Clinical translation and future directions

The above method of assessing people’s current resilience state may have clinical value, not only as a way to monitor individual resilience but also as a new potential target for intervention and prevention strategies. There are, however, some important steps in the process of translating this study outcome to clinical practice. First, findings need to be translated from the group level to the individual level. The differences between individuals concerning affect dynamics may be substantial [43] and it is very important to investigate which changes are of clinical relevance and for whom. The results of this study represent the average effect over many, and therefore the overall effect is an average of individual differences in affect dynamics.

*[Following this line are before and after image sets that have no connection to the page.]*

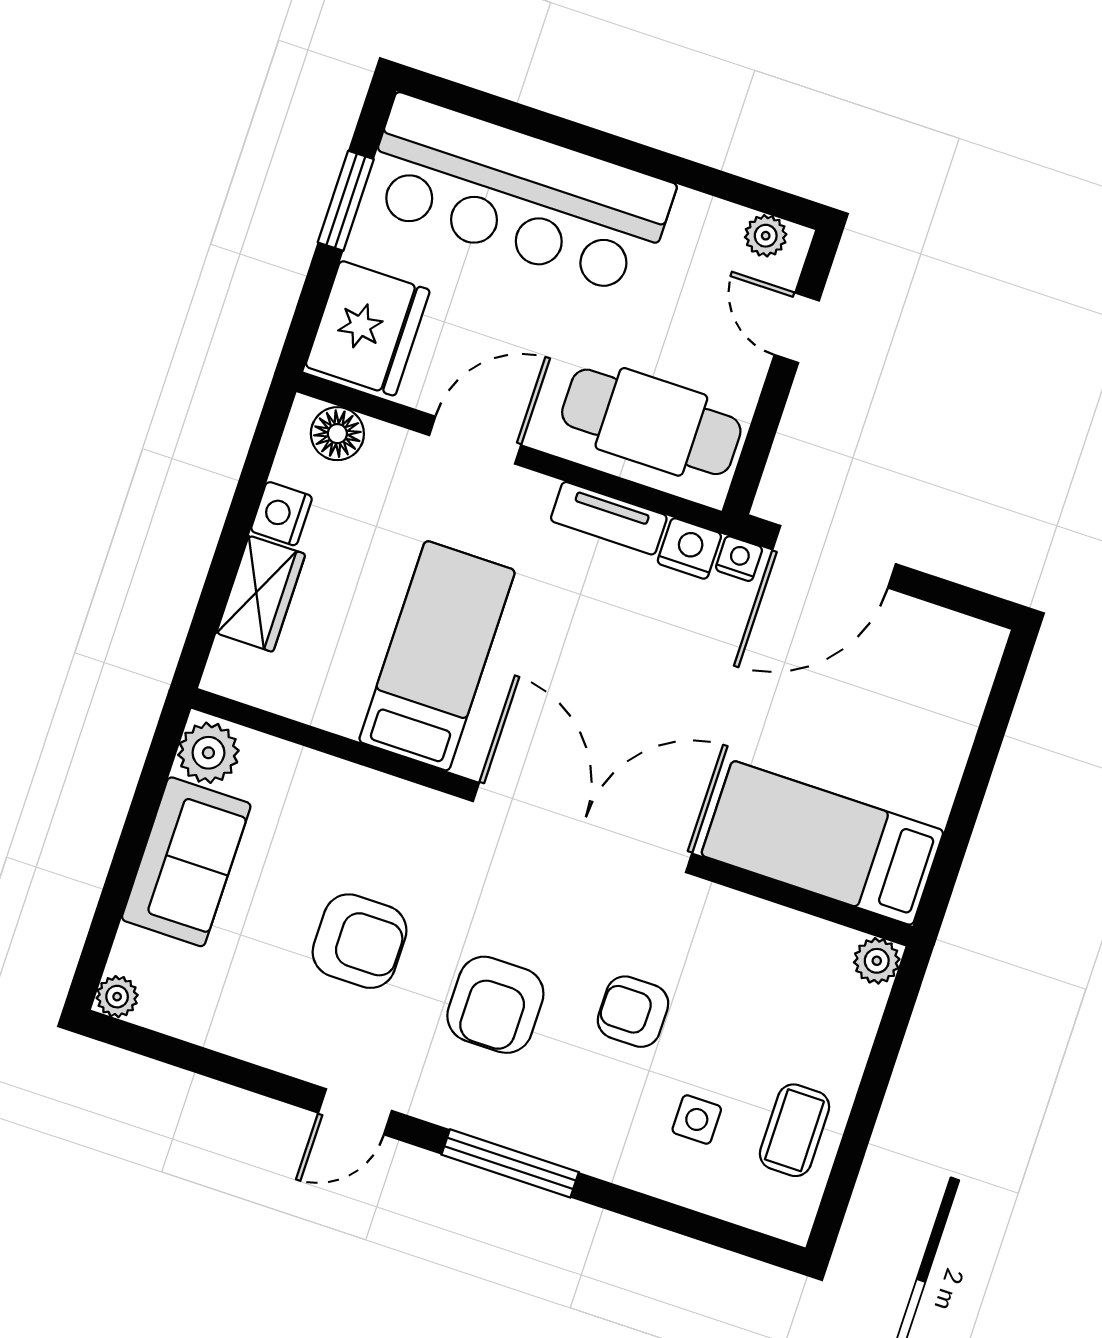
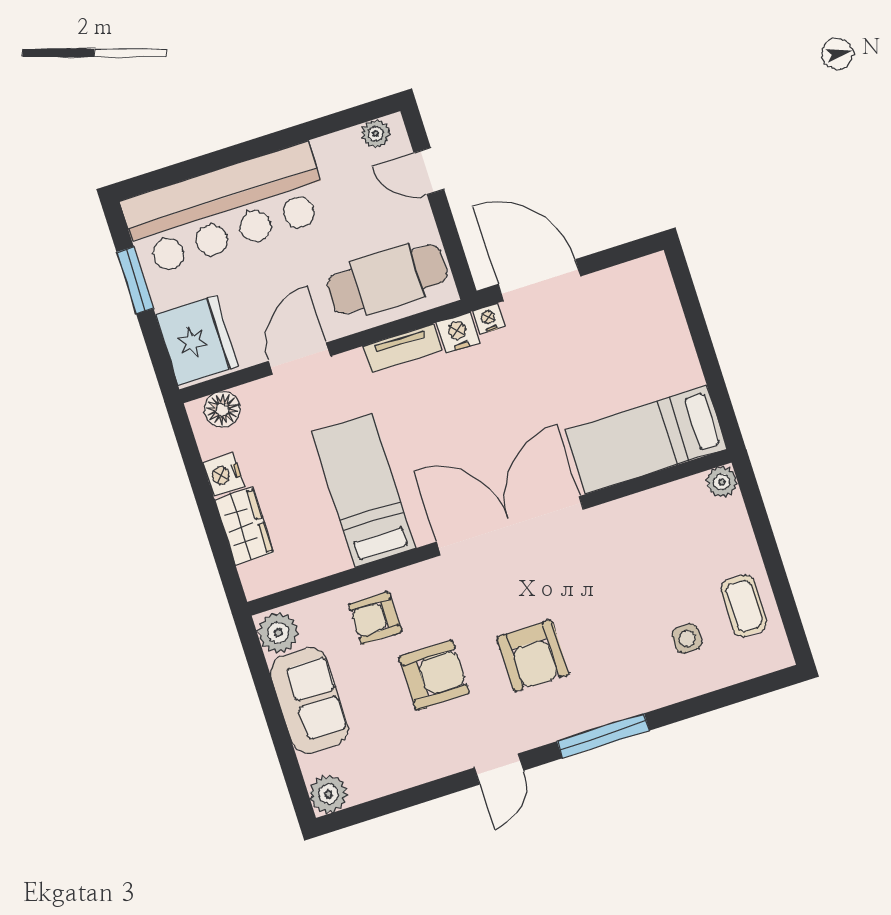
door: (834, 557) -> (539, 280), swing flipped
plant: (117, 997) -> (328, 794), width x1.38, depth x1.38
armchair: (633, 1012) -> (375, 618), moved

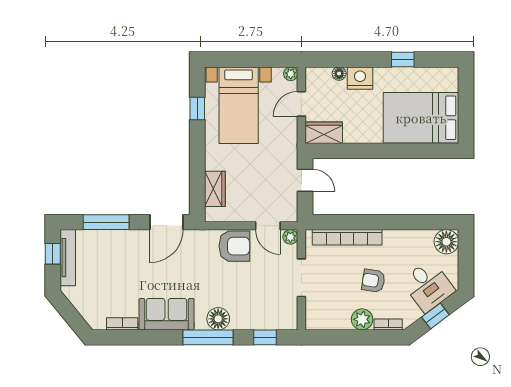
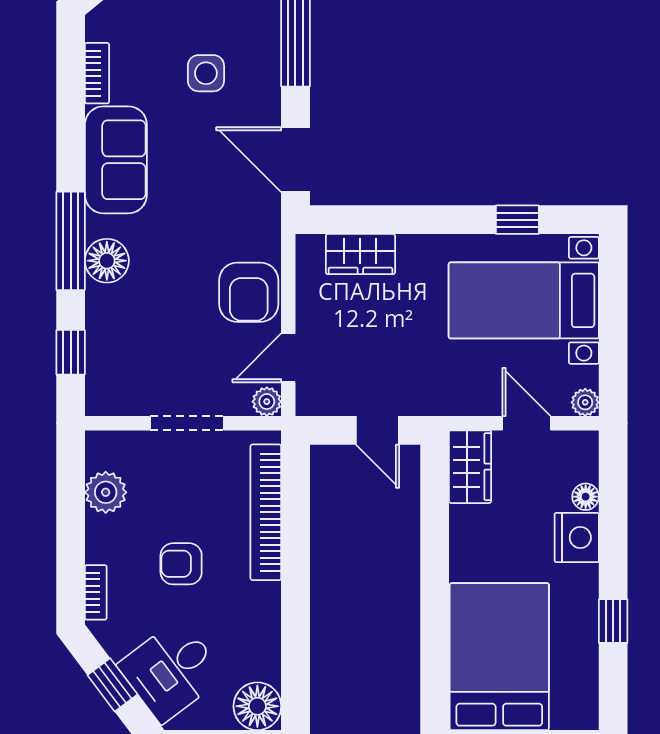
door: (305, 180) -> (377, 430), hinge flipped
side table: (122, 268) -> (206, 73), added
armchair: (373, 281) -> (181, 564), turned -99
plant: (362, 319) -> (106, 492), moved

Moreover, individuals may also differ in the moment when they precisely developed symptoms, and this moment was not assessed in the current study as only a single follow-up measure was used. Thus, new personalized designs, in which people are continuously and intensively monitored with regard to daily stress, affect and symptoms over extended periods of time, are required to establish whether CSD indicators indeed consistently anticipate relevant symptom changes. Although our study represents a first step towards testing this hypothesis, an important next step is to reproduce these findings at the individual level.

Second, we can assume that speed of recovery, as an indicator of system stability, is not a constant but will change over time. If we thus want to monitor changes in people’s resilience, we should measure how the speed of recovery from daily unpleasant events changes over time within individuals. This would require a design in which individuals are monitored with ESM over a longer period of time (e.g., several months). Feasibility of such designs in patients has recently been established (unpublished communication).

Finally, for this study, we assume that CSD, because it signals instability of the system, is relevant in predicting vulnerability to psychopathology. With the current design, it was not possible to assess directly whether a sudden transition occurred and, if so, at what moment in time. Therefore, for future studies, it is important to attempt to follow participants through transitions between states and to directly assess the timing and shape of this transition and the changes in the speed of recovery with respect to them.

Conclusions

This paper applies complex dynamic systems theory to mental health and is the first to demonstrate that a direct indicator of critical slowing down—speed of recovery from small perturbations—may predict mental health problems in the following year, over and above the level of symptomatology. The paper supports the notion that mental health may behave according to the laws of a complex dynamic system and provides a basis for the use of a new dynamic measure of psychological resilience. This dynamic measure may have useful clinical applications.